Nach 7:00 ändert sich das Bild der Wartenden. Immer mehr gebügelte Hemden und blanke Schuhe erscheinen auf dem Plan. Palästinensische Geschäftsleute, die eine bestimmte Umsatzhöhe im Handel mit israelischen Unternehmen erreichen, können passieren; auch bestimmte Angestellte der Kirchen. Einmalige Genehmigungen zum Besuch der heiligen Stätten werden an Alte erteilt. Es gibt ein ganzes System von Sondergenehmigungen und Privilegien. Auch das gehört zum modernen Erscheinungsbild der „Dritten Welt“, die nicht mehr aussieht, wie in den 50er und 60er Jahren. Zu den Bevorzugten gehören auch wir mit unseren Pässen aus EU-Ländern. Als Mitarbeiter des EAPPI-Programms des Ökumenischen Rates der Kirchen sind wir als Beobachter in der sensiblen Zone im Inneren des Checkpoints mehr oder weniger akzeptiert. Israel versteht sich selbst als demokratisch legitimierter Rechtsstaat. Ich will auch nicht verschweigen, dass ich dankbar beobachte, wie manche Offiziere sich redlich bemühen, das System am Laufen zu halten, und den Wartenden unnötige Qualen zu ersparen.
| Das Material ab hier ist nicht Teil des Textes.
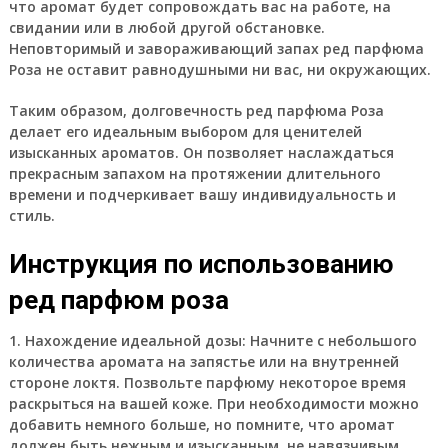
что аромат будет сопровождать вас на работе, на
свидании или в любой другой обстановке.
Неповторимый и завораживающий запах ред парфюма
Роза не оставит равнодушными ни вас, ни окружающих.
Таким образом, долговечность ред парфюма Роза
делает его идеальным выбором для ценителей
изысканных ароматов. Он позволяет наслаждаться
прекрасным запахом на протяжении длительного
времени и подчеркивает вашу индивидуальность и
стиль.
Инструкция по использованию
ред парфюм роза
1. Нахождение идеальной дозы: Начните с небольшого
количества аромата на запястье или на внутренней
стороне локтя. Позвольте парфюму некоторое время
раскрыться на вашей коже. При необходимости можно
добавить немного больше, но помните, что аромат
должен быть нежным и изысканным, не навязчивым.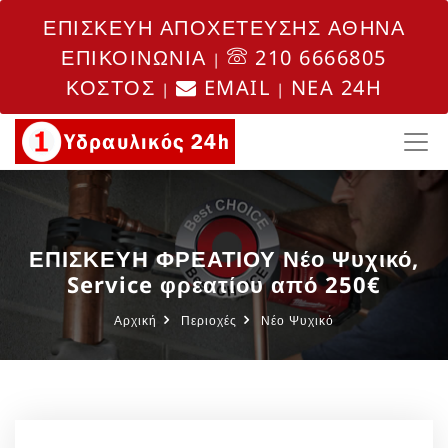
ΕΠΙΣΚΕΥΗ ΑΠΟΧΕΤΕΥΣΗΣ ΑΘΗΝΑ
ΕΠΙΚΟΙΝΩΝΙΑ
210 6666805
|
ΚΟΣΤΟΣ
EMAIL
NEA 24H
|
|
ΕΠΙΣΚΕΥΗ ΦΡΕΑΤΙΟΥ Νέο Ψυχικό,
Service φρεατίου από 250€
Αρχική
Περιοχές
Νέο Ψυχικό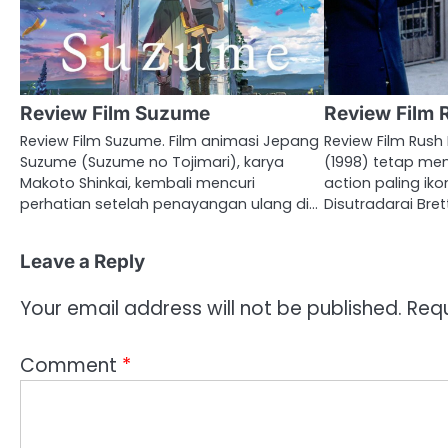
Review Film Suzume
Review Film 
Review Film Suzume. Film animasi Jepang
Review Film Rush 
Suzume (Suzume no Tojimari), karya
(1998) tetap men
Makoto Shinkai, kembali mencuri
action paling ikon
perhatian setelah penayangan ulang di…
Disutradarai Bret
Leave a Reply
Your email address will not be published.
Requ
Comment
*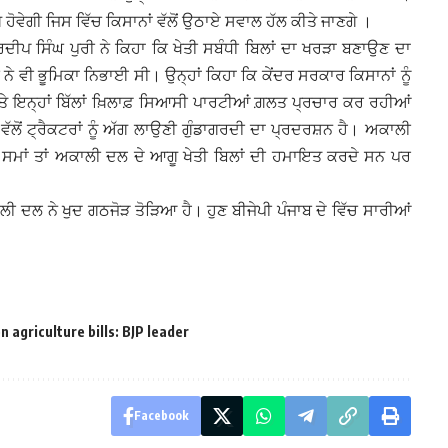
ੋਵੇਗੀ ਜਿਸ ਵਿੱਚ ਕਿਸਾਨਾਂ ਵੱਲੋਂ ਉਠਾਏ ਸਵਾਲ ਹੱਲ ਕੀਤੇ ਜਾਣਗੇ ।
ਹਰਦੀਪ ਸਿੰਘ ਪੁਰੀ ਨੇ ਕਿਹਾ ਕਿ ਖੇਤੀ ਸਬੰਧੀ ਬਿਲਾਂ ਦਾ ਖਰੜਾ ਬਣਾਉਣ ਦਾ
ਨੇ ਵੀ ਭੂਮਿਕਾ ਨਿਭਾਈ ਸੀ। ਉਨ੍ਹਾਂ ਕਿਹਾ ਕਿ ਕੇਂਦਰ ਸਰਕਾਰ ਕਿਸਾਨਾਂ ਨੂੰ
ੇ ਇਨ੍ਹਾਂ ਬਿੱਲਾਂ ਖ਼ਿਲਾਫ਼ ਸਿਆਸੀ ਪਾਰਟੀਆਂ ਗ਼ਲਤ ਪ੍ਰਚਾਰ ਕਰ ਰਹੀਆਂ
ਲੋਂ ਟ੍ਰੈਕਟਰਾਂ ਨੂੰ ਅੱਗ ਲਾਉਣੀ ਗੁੰਡਾਗਰਦੀ ਦਾ ਪ੍ਰਦਰਸ਼ਨ ਹੈ। ਅਕਾਲੀ
ੰਮਾਂ ਸਮਾਂ ਤਾਂ ਅਕਾਲੀ ਦਲ ਦੇ ਆਗੂ ਖੇਤੀ ਬਿਲਾਂ ਦੀ ਹਮਾਇਤ ਕਰਦੇ ਸਨ ਪਰ
ਲੀ ਦਲ ਨੇ ਖੁਦ ਗਠਜੋੜ ਤੋੜਿਆ ਹੈ। ਹੁਣ ਬੀਜੇਪੀ ਪੰਜਾਬ ਦੇ ਵਿੱਚ ਸਾਰੀਆਂ
 agriculture bills: BJP leader
Facebook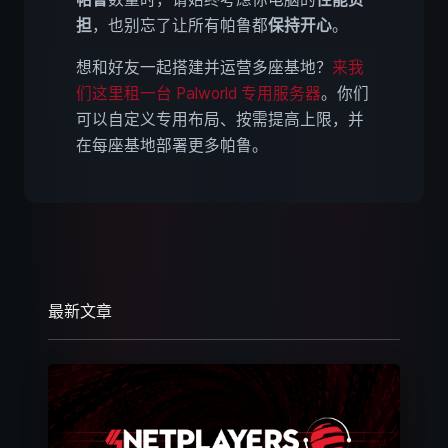
担
，也别忘了让所有帕鲁都
保持开心
。
想和好友一起搭建并运营多座基地？
来我
们这里租一台 Palworld 专用服务器
。你们
可以自定义专用布局、按需提高上限，并
在每座基地部署更多帕鲁。
最新文章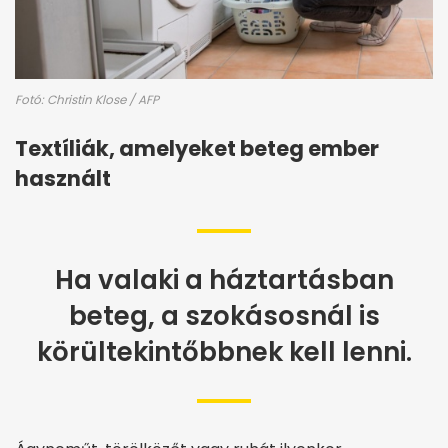
Fotó: Christin Klose / AFP
Textíliák, amelyeket beteg ember
használt
Ha valaki a háztartásban
beteg, a szokásosnál is
körültekintőbbnek kell lenni.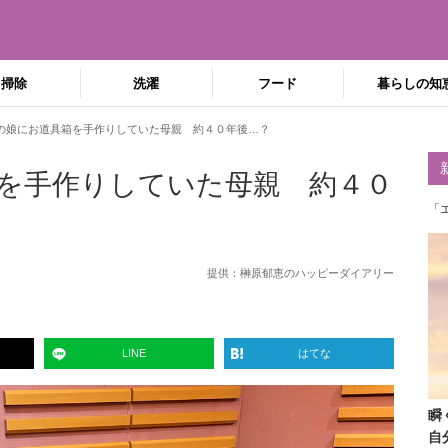
掃除
洗濯
フード
暮らしの知
の娘にお道具箱を手作りしていた母親 約４０年後…？
を手作りしていた母親 約４０
「
提供：
榊原郁恵のハッピーダイアリー
LINE
はてな
瞬
自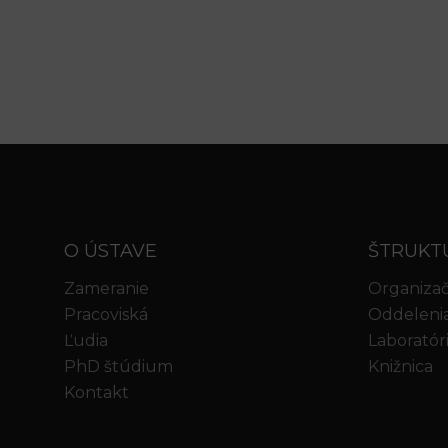
O ÚSTAVE
ŠTRUKT
Zameranie
Organizač
Pracoviská
Oddeleni
Ľudia
Laboratór
PhD štúdium
Knižnica
Kontakt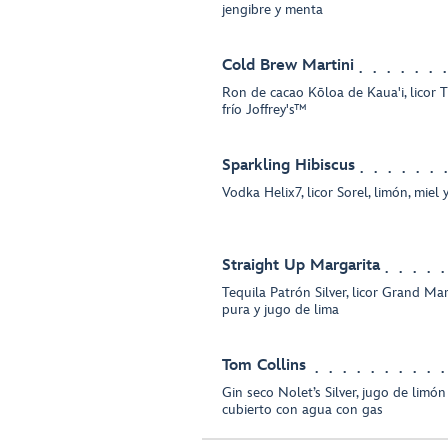
jengibre y menta
Cold Brew Martini
Ron de cacao Kōloa de Kaua'i, licor T
frío Joffrey's™
Sparkling Hibiscus
Vodka Helix7, licor Sorel, limón, miel
Straight Up Margarita
Tequila Patrón Silver, licor Grand Ma
pura y jugo de lima
Tom Collins
Gin seco Nolet’s Silver, jugo de limón
cubierto con agua con gas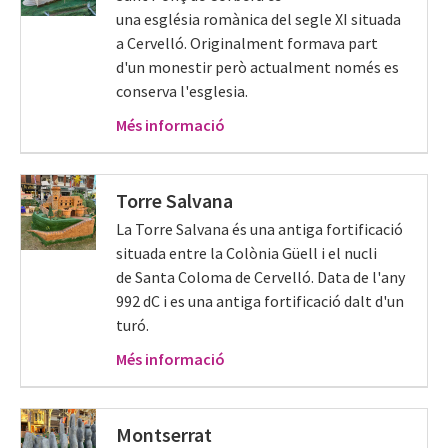
una església romànica del segle XI situada
a Cervelló. Originalment formava part
d'un monestir però actualment només es
conserva l'esglesia.
Més informació
Torre Salvana
La Torre Salvana és una antiga fortificació
situada entre la Colònia Güell i el nucli
de Santa Coloma de Cervelló. Data de l'any
992 dC i es una antiga fortificació dalt d'un
turó.
Més informació
Montserrat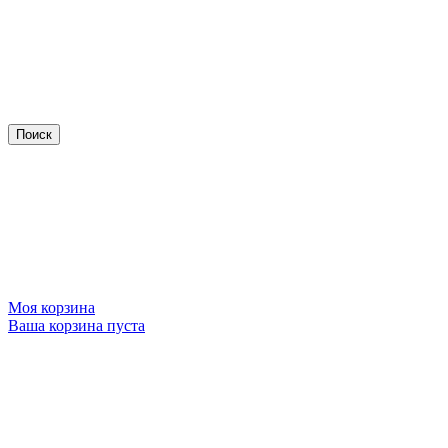
Моя корзина
Ваша корзина пуста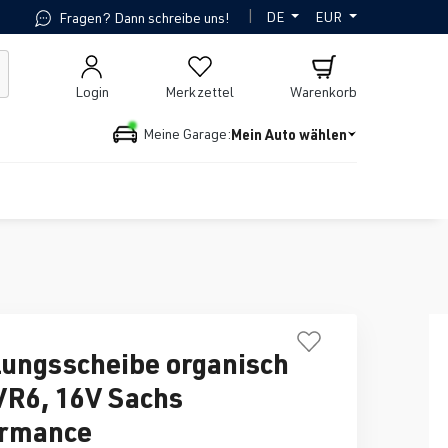
|
DE
EUR
Fragen? Dann schreibe uns!
Login
Merkzettel
Warenkorb
Mein Auto wählen
Meine Garage:
ungsscheibe organisch
VR6, 16V Sachs
ormance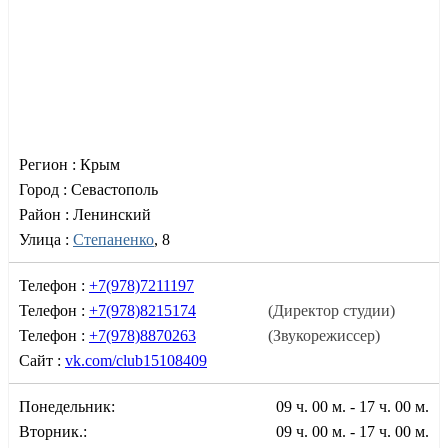
Регион :
Крым
Город :
Севастополь
Район :
Ленинский
Улица :
Степаненко
, 8
Телефон :
+7(978)7211197
Телефон :
+7(978)8215174
(Директор студии)
Телефон :
+7(978)8870263
(Звукорежиссер)
Сайт :
vk.com/club15108409
Понедельник:
09 ч. 00 м. - 17 ч. 00 м.
Вторник.:
09 ч. 00 м. - 17 ч. 00 м.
Israelische Soldaten sind gewiss keine Unmenschen, auch wenn sie in einem Kontext arbeiten, der Unrecht darstellt.

Unsere Berichte gehen wöchentlich an das UN-Büro für Humanitäre Angelegenheiten, an das Internationale Rote Kreuz, an bestimmte diplomatische Vertretungen, an israelische und internationale Menschenrechts-Organisationen. Das ist uns wichtig. Ebenso wichtig ist, dass unsere Gegenwart für die Palästinenser ein Signal darstellt, dass die Demütigung, die ihnen widerfährt, nicht im Verborgenen geschieht.